As part of its reform agenda, EU and IMF chiefs ordered Ireland to impose new charges and limits on the state old-age pension system, on welfare pay for the young, and to introduce a new property tax in line with international practice. A much-debated water tax is still in the pipeline for next year.

Ireland's major economic think-tank , the Economic and Social Research Institute, estimated in a report this week that five straight years of cuts dating to the early days of the 2008 banking crisis have pruned most workers' take-home pay by about 12 per cent, while those best off have lost more than 15 per cent of their incomes.

Ireland's deficits have marched steadily downward from 8.2 per cent last year to an expected 7.3 per cent this year. Finance Minister Michael Noonan says Ireland hopes to post a 4.8 per cent deficit in 2014, then 2.9 per cent in 2015. But he said Ireland would keep pruning to get its later deficits down to the eurozone's future rule of below 0.5 per cent of GDP.

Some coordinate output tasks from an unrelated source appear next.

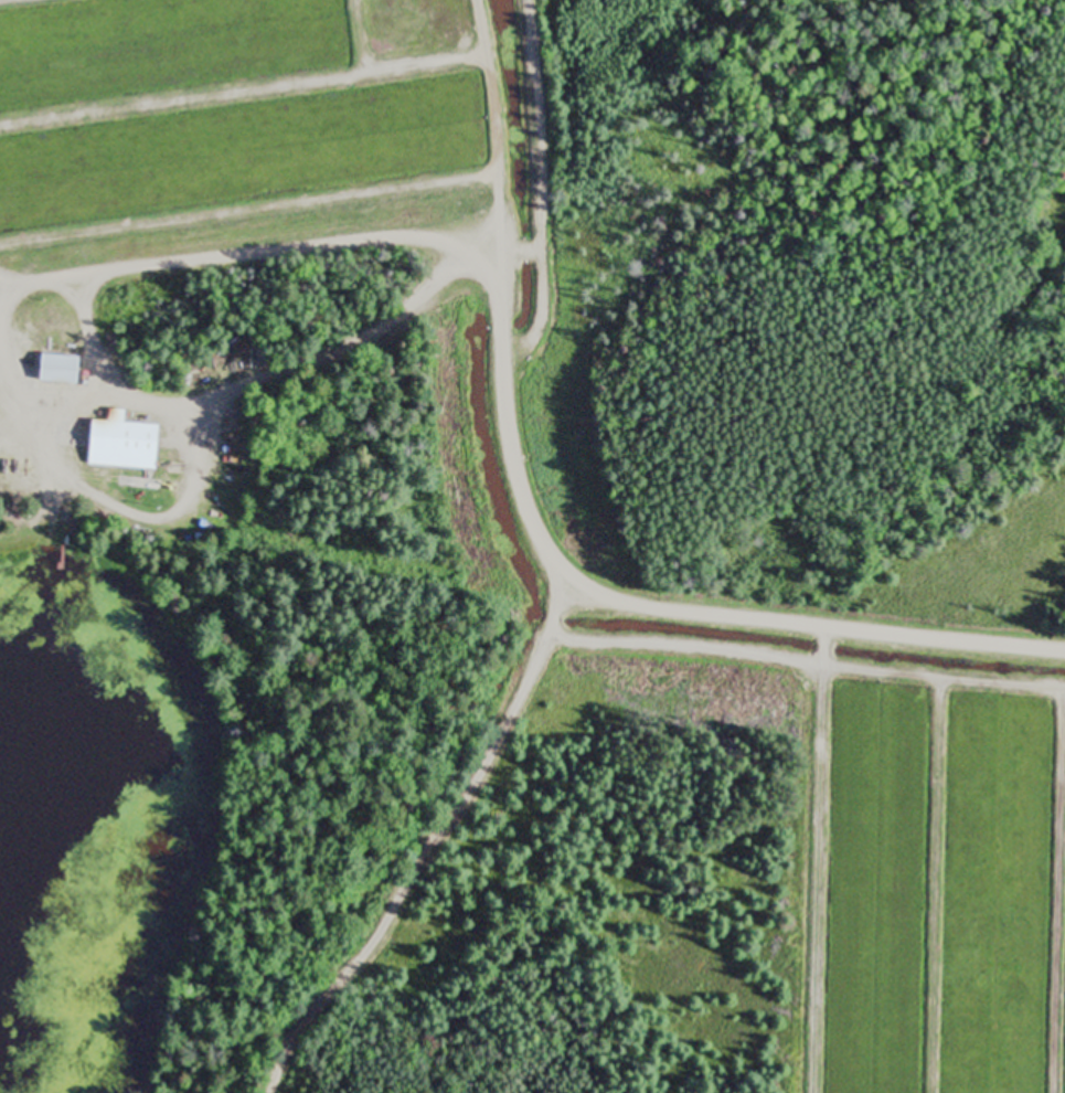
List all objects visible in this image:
crop: (224, 102)
building: (59, 370)
building: (122, 443)
road: (542, 541)
crop: (943, 891)

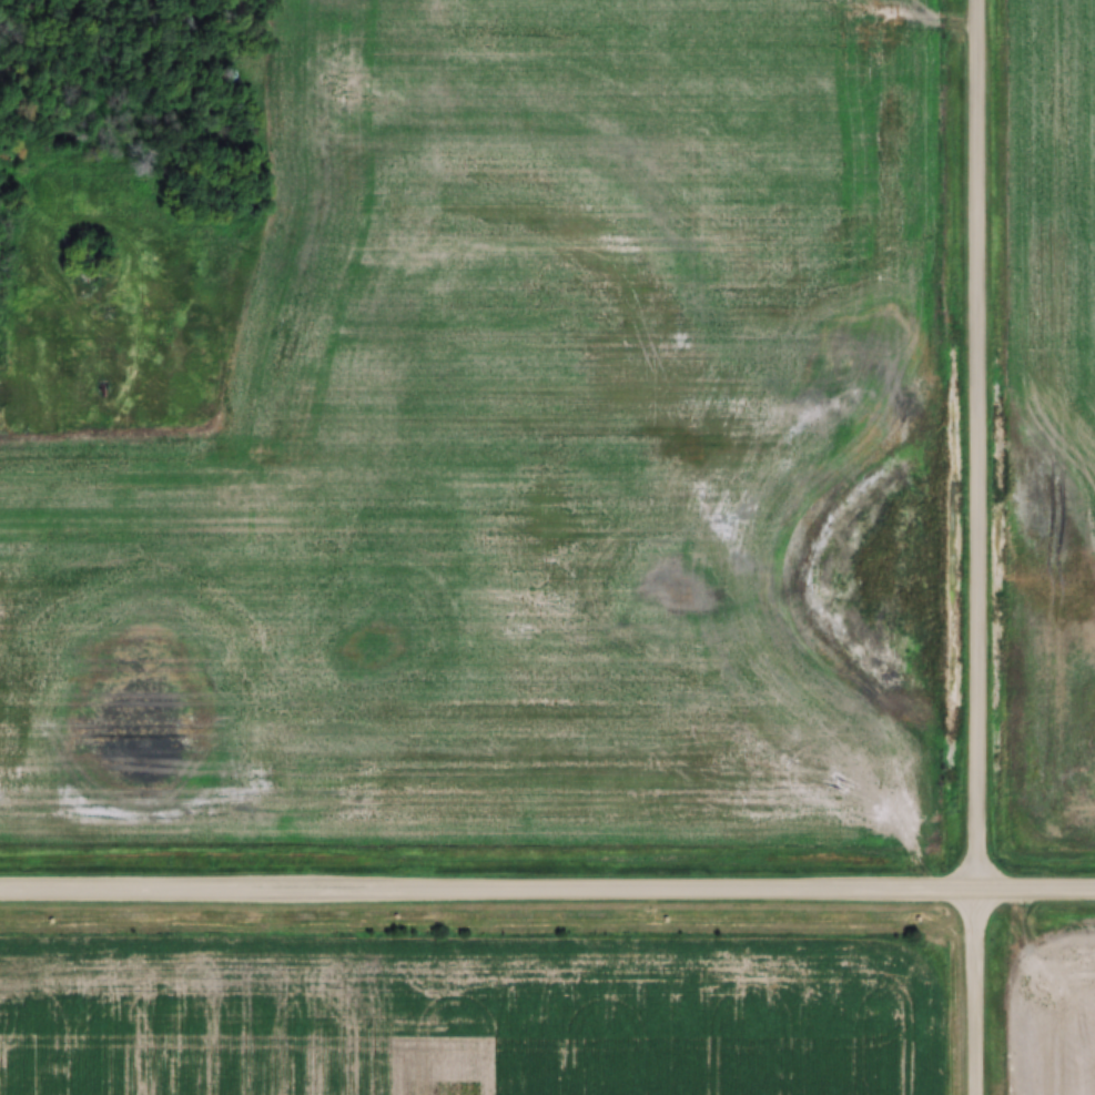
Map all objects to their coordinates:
road: (977, 444)
road: (547, 888)
road: (978, 991)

"This isn't the end of the road," Noonan said of the bailout exit. "This is a very significant milestone on the road, and it gives us an opportunity to pause and reflect for a very short period.

"But we must continue with the same types of policies, because the deficit is too high," Noonan told a Dublin press conference. "It has to be brought down below 3 per cent, and then it has to be brought into balance in subsequent years. The debt is too high and we have to have strategies to make the debt even more sustainable than it is now."

Ireland's national debt is projected to reach 206 billion euros this year, representing 124 per cent of annual GDP. Ireland hopes to reduce that debt-to-GDP ratio, a key measure of a country's ability to pay its bills, in 2014 by growing the size of its economy 2 per cent.

Such predictions are particularly difficult for Ireland because its growth prospects are dictated by demand from its two chief trading partners, the United States and Britain. Nearly 1,000 export-focused multinational companies based in Ireland account for around a fifth of the country's entire GDP. Those companies increasingly are hiring again, and Ireland's unemployment rate has declined from a two-decade high of 15.1 per cent to today's rate of 12.5 per cent.

Noonan said Ireland must pursue around 2.5 billion euros ($3.4 billion) in cuts next year and more of the same in 2015. However, it might ease income-tax bands, particularly for single workers, who are taxed at a rate of 41 per cent on income over 32,800 ($45,000).